Cladophora glomerata has long been viewed as a nuisance algal species throughout the Great Lakes. With increasing water clarity and altered benthic phosphorus availability, attributed to decades of ecosystem engineering by Ponto-Caspian dreissenid mussels, Cladophora is experiencing a resurgence. Cladophora attaches to hard substrates while growing but will eventually break from its holdfast as it ages (called sloughing). It can then be carried by waves and currents in the water-column, eventually settling in the benthos, washing up on shore or possibly being pulled into water-intakes and clogging infrastructure. Although significant work has gone into understanding its growth dynamics, a knowledge gap exists on what happens to Cladophora after it settles and begins to break down.
Throughout July, a 20-day decomposition experiment was performed at the Field Station using 25 aquaria to tease out the role of wave action and crayfish consumption on the breakdown process. To simulate the wave action, a machine moved a fin at a consistent, standard period within each aquarium receiving the abiotic treatment. Northern clearwater crayfish (Faxonius propinquus), a known consumer of Cladophora, was the biotic treatment. Controls were established as well as a combined treatment utilizing both biotic and abiotic contributors. Water samples were drawn from each aquarium at days 0, 10 and 20. These were sent to the National Center for Water Quality Research at Heidelberg University where a suite of tests was performed including measurement of soluble reactive phosphorus (SRP) and nitrogen. Initial and final Cladophora tissue was also collected, weighed, and tested for C:N:P as well as chlorphyll a pigment concentration in Dr. Pennuto’s aquatic ecology laboratory on campus.
While statistical analyses are ongoing, observational data through the experimental process has suggested interesting treatment effects. While crayfish have been reported to consume Cladophora in streams, this behavior has not been apparent in lakes. Throughout this experiment, the crayfish did not exhibit a significant change in mass with the presence or absence of Cladophora. However, distribution of the Cladophora within the enclosures containing crayfish appeared substantially different than enclosures containing only Cladophora.
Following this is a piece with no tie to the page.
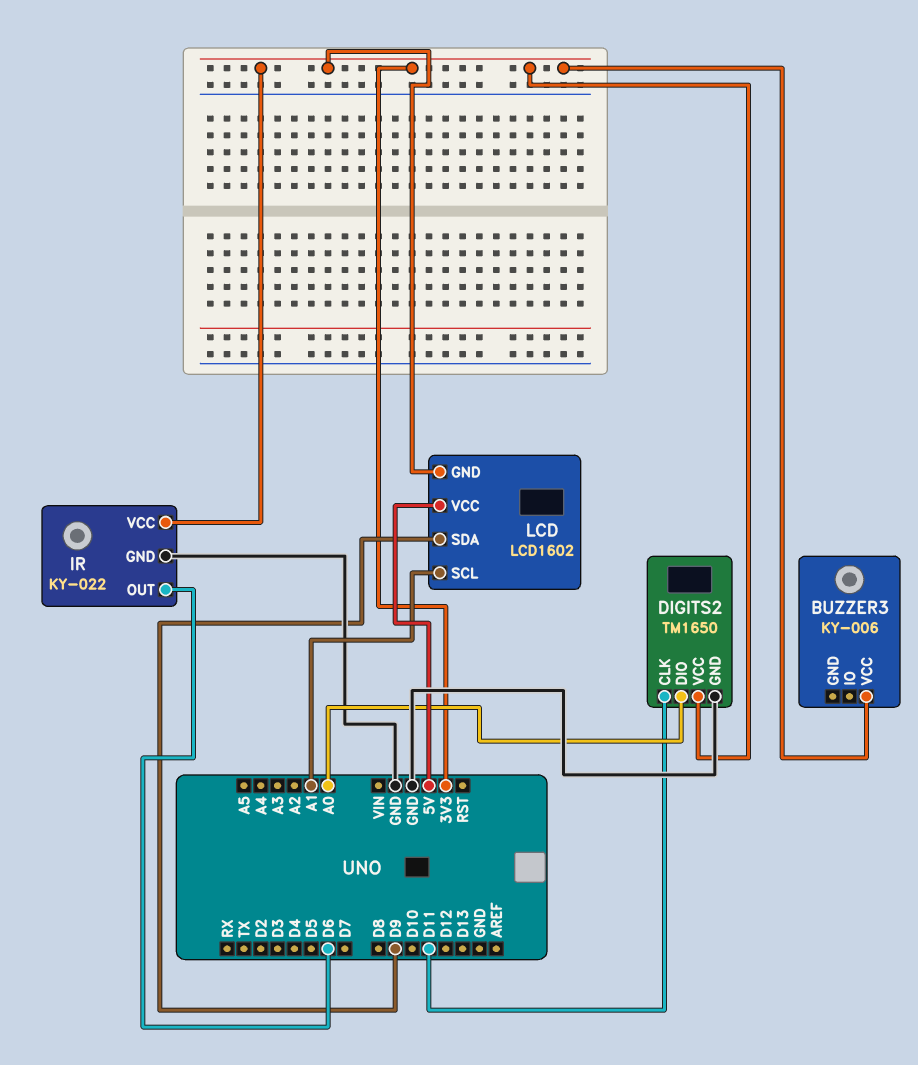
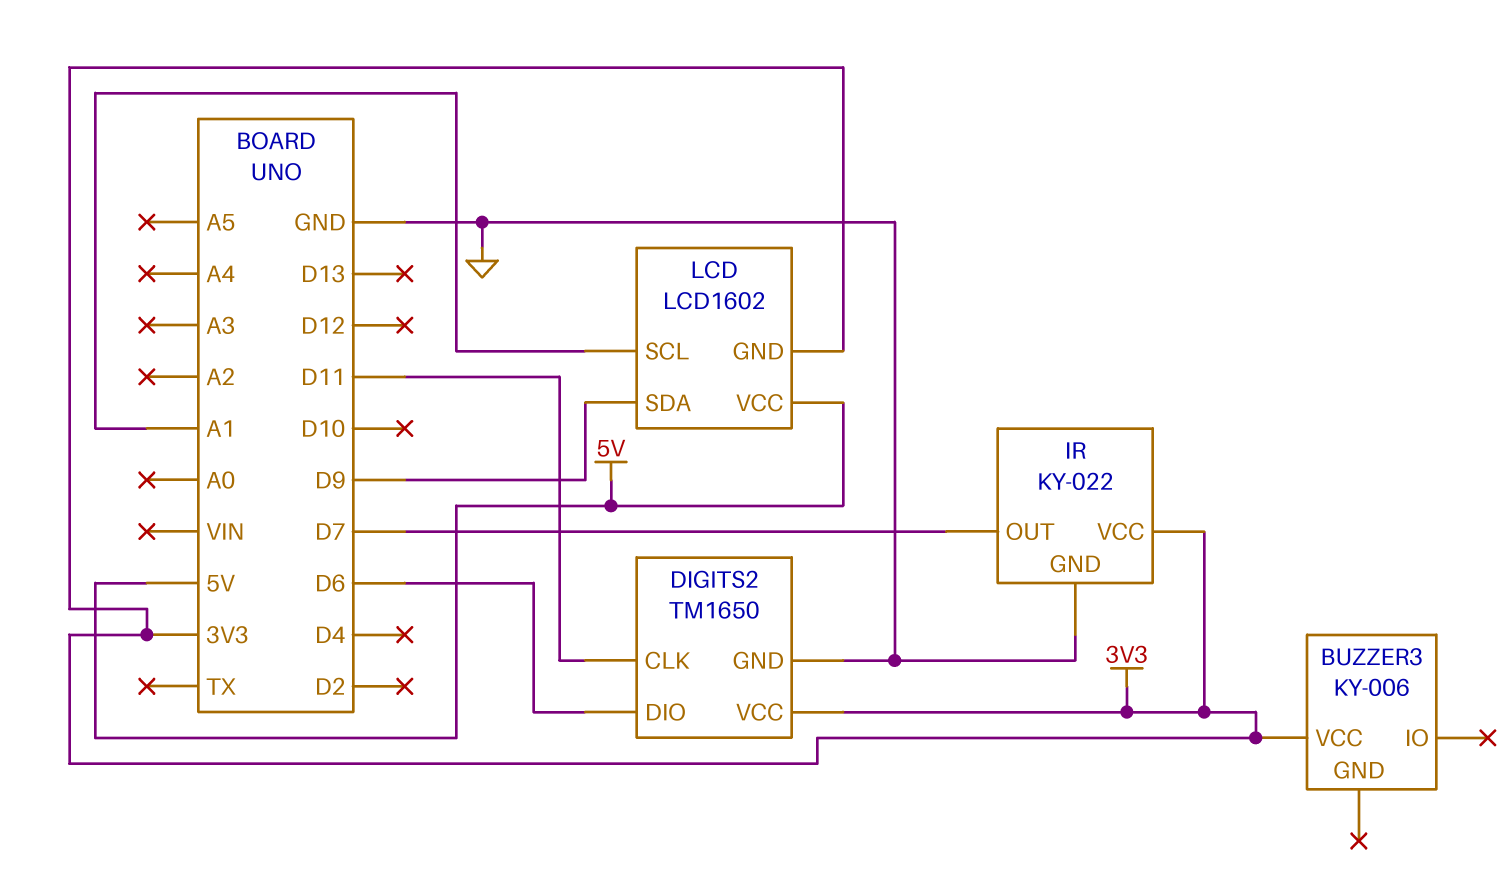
DIGITS2 pin DIO: A0 -> D6
IR pin OUT: D6 -> D7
This may suggest that, although crayfish may not be actively consuming the detached algae, they may be contributing to its degradation through bioturbation of the detached mats of algae. Much as the way mechanical turbulence by waves serves to break apart algae masses, exposing surface area accessible to decomposers, the crayfish also break up and spread out the conglomerate of material. With this additional insight, combined with future statistical findings, we soon hope to better describe the contribution of natural processes to the reduction of nearshore nuisance algal biomass.